Task prompt =
Your answer consists of the lines in the data that contain "дуже". Copy each of them.
BEGIN
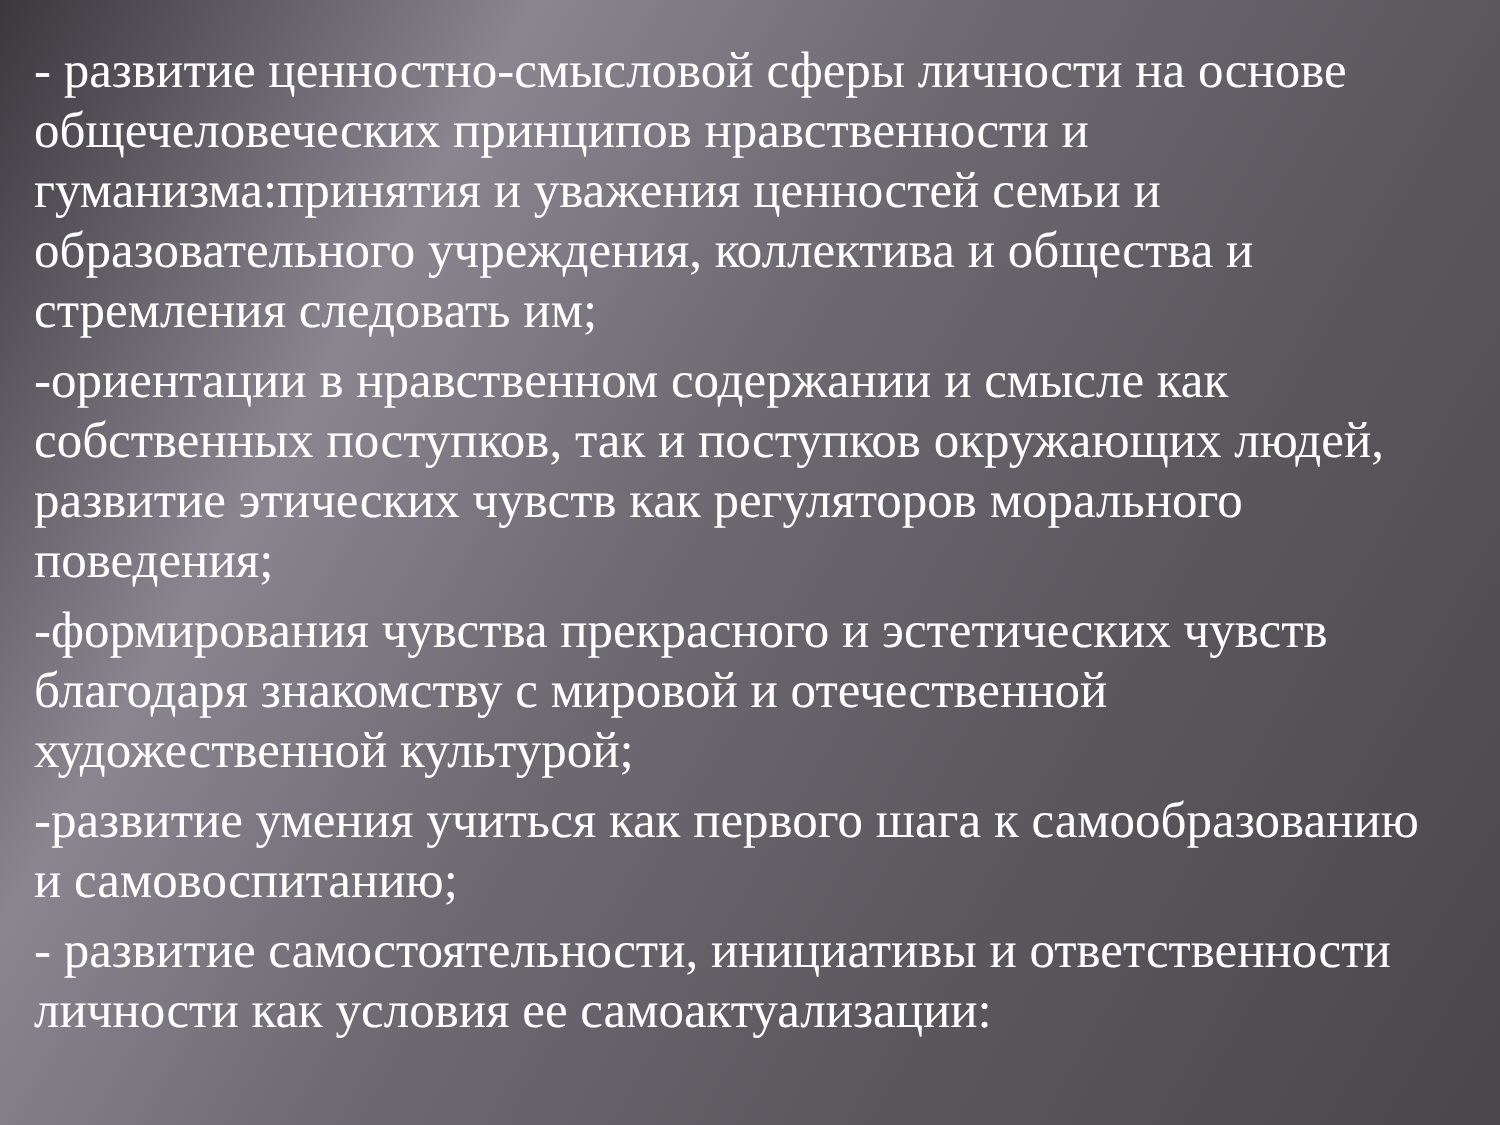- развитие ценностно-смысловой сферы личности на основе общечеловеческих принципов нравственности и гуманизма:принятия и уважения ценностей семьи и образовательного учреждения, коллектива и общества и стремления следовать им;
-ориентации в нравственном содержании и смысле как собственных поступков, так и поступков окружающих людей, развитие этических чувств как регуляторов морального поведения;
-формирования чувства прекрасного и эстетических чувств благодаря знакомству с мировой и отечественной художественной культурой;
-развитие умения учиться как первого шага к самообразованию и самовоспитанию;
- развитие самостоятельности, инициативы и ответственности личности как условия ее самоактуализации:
END
BEGIN
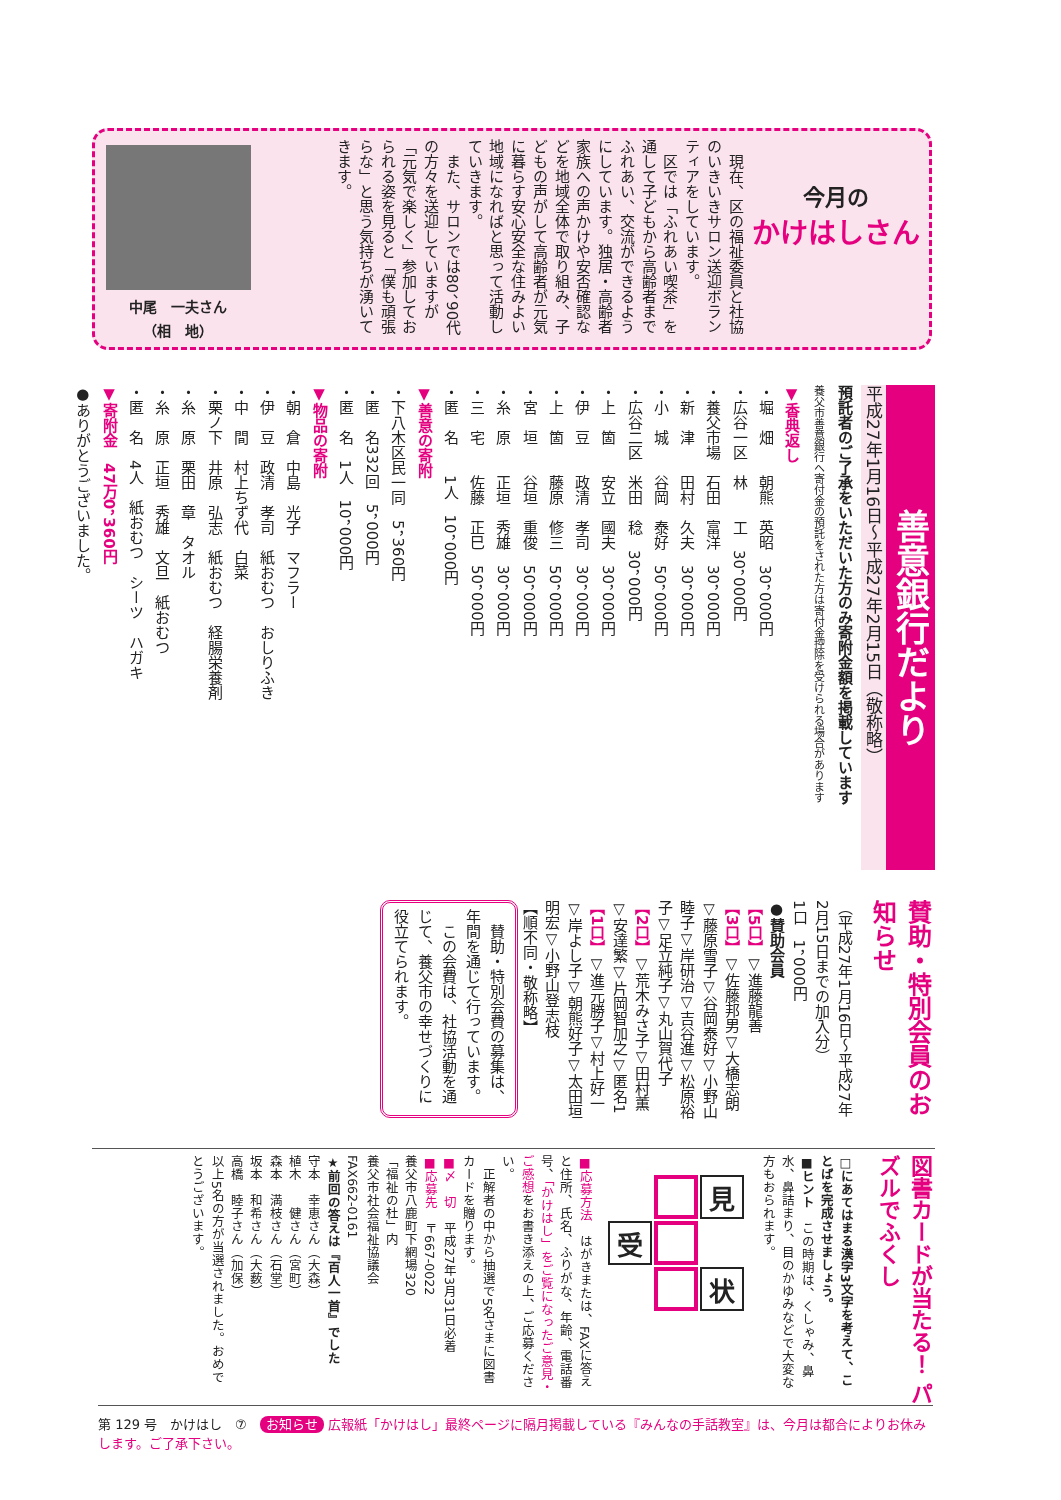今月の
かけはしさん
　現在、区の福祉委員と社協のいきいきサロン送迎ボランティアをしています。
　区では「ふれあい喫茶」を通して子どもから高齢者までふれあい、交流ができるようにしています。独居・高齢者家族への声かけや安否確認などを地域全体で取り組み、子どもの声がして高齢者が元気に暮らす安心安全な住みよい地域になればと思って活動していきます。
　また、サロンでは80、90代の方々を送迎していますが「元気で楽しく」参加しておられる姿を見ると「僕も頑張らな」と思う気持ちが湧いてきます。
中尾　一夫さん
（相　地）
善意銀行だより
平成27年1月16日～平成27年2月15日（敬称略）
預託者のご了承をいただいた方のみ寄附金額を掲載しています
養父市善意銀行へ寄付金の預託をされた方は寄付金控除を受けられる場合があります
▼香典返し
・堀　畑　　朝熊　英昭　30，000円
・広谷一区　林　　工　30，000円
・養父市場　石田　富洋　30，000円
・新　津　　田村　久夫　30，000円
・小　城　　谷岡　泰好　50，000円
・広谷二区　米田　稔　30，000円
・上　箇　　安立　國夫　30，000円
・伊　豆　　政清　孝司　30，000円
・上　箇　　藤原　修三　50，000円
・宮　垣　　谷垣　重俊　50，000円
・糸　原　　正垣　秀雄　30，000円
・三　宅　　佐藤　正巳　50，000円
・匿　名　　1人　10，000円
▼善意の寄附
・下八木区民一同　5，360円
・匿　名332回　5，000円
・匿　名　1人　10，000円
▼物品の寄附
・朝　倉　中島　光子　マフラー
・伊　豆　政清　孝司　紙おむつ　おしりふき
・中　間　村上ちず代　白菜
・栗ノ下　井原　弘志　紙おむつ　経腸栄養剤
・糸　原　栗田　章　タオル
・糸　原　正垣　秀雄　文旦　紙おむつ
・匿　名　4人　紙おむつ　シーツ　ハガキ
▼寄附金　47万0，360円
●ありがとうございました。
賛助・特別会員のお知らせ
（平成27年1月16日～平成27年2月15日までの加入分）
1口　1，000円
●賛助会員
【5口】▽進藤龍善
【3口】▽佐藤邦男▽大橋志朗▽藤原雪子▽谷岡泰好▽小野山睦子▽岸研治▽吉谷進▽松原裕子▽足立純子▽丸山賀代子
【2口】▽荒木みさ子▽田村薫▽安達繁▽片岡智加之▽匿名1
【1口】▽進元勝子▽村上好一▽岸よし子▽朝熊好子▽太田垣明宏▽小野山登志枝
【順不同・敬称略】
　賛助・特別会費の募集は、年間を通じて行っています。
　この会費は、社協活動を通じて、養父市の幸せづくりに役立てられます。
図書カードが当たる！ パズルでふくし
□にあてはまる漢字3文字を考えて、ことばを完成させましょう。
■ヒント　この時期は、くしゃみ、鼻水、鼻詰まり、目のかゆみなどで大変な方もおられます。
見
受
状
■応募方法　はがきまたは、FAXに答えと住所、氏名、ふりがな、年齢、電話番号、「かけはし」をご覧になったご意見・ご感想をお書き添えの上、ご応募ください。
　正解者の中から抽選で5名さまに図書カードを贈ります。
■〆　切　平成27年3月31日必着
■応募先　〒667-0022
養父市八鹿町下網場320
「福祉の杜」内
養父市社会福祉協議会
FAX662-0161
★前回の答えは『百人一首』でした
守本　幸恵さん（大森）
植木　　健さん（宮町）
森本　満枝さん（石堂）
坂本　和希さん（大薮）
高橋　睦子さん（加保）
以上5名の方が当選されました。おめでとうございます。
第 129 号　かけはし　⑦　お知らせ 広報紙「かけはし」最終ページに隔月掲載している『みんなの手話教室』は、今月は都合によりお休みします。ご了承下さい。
END
BEGIN
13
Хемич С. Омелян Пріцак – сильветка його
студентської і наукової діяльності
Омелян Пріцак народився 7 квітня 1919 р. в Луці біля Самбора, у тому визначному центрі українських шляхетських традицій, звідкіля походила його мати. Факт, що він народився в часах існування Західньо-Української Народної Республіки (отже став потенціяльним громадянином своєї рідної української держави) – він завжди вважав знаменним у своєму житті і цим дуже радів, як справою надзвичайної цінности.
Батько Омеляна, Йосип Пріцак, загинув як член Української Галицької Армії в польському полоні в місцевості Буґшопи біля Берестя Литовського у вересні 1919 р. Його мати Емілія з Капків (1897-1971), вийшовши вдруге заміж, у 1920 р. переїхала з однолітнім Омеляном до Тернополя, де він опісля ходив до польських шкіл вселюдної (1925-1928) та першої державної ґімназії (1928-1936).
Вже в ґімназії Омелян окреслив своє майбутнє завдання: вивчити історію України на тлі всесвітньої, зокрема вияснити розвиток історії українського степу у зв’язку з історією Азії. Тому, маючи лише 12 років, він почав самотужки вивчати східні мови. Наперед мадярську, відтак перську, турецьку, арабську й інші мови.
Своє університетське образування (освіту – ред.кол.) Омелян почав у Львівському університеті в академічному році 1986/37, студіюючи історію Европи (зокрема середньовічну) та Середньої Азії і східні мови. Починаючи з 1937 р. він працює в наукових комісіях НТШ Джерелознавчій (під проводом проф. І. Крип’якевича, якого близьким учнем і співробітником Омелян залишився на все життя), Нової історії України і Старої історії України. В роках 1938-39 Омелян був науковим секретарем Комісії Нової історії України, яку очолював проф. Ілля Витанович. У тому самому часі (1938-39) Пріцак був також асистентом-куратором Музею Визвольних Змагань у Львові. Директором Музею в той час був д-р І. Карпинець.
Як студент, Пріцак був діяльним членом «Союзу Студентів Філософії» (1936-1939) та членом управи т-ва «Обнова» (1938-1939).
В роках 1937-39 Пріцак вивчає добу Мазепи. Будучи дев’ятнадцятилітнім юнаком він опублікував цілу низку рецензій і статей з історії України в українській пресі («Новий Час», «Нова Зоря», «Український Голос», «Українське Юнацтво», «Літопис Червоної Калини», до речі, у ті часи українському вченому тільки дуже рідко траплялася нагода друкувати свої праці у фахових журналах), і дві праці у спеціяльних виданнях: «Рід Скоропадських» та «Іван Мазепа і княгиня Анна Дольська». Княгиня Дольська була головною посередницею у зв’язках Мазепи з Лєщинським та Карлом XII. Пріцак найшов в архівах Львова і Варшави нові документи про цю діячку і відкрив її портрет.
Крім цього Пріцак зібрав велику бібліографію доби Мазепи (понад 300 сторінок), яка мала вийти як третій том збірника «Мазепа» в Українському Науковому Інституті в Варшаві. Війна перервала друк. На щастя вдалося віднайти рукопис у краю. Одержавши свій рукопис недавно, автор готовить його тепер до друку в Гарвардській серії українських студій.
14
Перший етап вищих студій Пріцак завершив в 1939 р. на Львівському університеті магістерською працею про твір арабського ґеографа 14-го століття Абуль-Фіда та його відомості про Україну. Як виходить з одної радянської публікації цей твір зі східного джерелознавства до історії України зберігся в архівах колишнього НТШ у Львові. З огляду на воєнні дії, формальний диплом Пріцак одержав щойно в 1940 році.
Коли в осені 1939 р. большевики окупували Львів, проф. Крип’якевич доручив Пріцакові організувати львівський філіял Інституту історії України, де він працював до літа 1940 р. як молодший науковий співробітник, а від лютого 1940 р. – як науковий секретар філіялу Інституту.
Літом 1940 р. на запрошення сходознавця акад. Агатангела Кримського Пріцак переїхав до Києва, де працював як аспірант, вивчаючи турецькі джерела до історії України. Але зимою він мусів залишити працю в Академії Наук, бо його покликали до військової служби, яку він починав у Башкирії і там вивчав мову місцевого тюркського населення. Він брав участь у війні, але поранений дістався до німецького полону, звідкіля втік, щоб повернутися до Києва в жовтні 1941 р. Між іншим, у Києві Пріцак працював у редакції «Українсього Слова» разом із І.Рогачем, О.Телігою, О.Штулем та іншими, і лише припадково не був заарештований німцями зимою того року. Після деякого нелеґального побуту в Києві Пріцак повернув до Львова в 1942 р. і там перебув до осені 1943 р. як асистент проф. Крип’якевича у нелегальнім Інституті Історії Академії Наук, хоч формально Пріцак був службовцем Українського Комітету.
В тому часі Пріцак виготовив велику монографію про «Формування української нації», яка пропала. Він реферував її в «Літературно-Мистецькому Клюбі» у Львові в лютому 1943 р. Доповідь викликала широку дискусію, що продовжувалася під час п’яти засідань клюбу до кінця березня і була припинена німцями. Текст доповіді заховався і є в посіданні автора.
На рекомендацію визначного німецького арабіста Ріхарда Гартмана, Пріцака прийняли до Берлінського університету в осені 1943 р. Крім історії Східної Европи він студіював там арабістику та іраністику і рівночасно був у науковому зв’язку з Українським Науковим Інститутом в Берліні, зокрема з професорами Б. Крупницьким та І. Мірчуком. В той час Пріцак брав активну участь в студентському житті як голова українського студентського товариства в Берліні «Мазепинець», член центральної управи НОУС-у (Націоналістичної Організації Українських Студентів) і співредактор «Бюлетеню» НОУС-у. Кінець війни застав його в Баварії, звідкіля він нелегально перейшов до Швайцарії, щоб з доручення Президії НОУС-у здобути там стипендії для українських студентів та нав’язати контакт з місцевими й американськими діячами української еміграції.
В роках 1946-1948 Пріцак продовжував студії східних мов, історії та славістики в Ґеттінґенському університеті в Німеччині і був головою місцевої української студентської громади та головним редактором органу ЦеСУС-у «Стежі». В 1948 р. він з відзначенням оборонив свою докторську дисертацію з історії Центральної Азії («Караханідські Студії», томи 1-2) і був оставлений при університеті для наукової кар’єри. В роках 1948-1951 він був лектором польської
END
Output of the task =
Омелян Пріцак народився 7 квітня 1919 р. в Луці біля Самбора, у тому визначному центрі українських шляхетських традицій, звідкіля походила його мати. Факт, що він народився в часах існування Західньо-Української Народної Республіки (отже став потенціяльним громадянином своєї рідної української держави) – він завжди вважав знаменним у своєму житті і цим дуже радів, як справою надзвичайної цінности.
В роках 1937-39 Пріцак вивчає добу Мазепи. Будучи дев’ятнадцятилітнім юнаком він опублікував цілу низку рецензій і статей з історії України в українській пресі («Новий Час», «Нова Зоря», «Український Голос», «Українське Юнацтво», «Літопис Червоної Калини», до речі, у ті часи українському вченому тільки дуже рідко траплялася нагода друкувати свої праці у фахових журналах), і дві праці у спеціяльних виданнях: «Рід Скоропадських» та «Іван Мазепа і княгиня Анна Дольська». Княгиня Дольська була головною посередницею у зв’язках Мазепи з Лєщинським та Карлом XII. Пріцак найшов в архівах Львова і Варшави нові документи про цю діячку і відкрив її портрет.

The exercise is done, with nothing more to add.